Dataset excerpts:
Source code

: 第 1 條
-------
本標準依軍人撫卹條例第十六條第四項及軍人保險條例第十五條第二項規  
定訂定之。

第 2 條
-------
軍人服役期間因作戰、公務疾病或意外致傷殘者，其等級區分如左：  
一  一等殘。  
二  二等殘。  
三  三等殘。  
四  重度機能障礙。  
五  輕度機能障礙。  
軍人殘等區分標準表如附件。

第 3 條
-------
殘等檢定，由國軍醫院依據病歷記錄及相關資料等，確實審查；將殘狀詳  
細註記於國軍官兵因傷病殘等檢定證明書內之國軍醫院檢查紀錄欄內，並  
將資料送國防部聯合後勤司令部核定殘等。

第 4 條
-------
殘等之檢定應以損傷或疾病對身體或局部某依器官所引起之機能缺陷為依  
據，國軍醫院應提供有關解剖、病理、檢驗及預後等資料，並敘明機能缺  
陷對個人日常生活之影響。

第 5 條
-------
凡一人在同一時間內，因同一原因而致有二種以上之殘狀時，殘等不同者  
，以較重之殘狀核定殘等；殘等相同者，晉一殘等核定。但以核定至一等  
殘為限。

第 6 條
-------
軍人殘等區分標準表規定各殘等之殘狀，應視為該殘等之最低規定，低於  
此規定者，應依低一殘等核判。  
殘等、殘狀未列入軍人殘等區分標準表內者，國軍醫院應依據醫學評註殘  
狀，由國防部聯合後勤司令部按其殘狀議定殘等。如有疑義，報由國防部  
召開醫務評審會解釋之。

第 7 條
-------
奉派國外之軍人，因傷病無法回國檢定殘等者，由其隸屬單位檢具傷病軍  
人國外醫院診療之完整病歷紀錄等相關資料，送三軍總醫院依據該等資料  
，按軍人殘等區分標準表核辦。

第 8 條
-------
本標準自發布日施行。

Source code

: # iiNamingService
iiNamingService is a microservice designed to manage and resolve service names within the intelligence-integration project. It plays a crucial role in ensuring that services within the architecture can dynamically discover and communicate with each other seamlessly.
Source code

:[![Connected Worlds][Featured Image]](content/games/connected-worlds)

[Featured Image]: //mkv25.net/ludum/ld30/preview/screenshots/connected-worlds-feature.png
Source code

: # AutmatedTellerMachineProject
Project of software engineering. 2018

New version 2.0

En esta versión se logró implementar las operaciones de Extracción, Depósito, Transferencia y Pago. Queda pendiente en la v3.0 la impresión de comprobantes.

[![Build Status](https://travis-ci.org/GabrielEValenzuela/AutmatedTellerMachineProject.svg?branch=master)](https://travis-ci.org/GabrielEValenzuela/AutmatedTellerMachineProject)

> About this exercise: Please give the number of lines above that hold the word "AutmatedTellerMachineProject", and only that number.

> Completed task: 2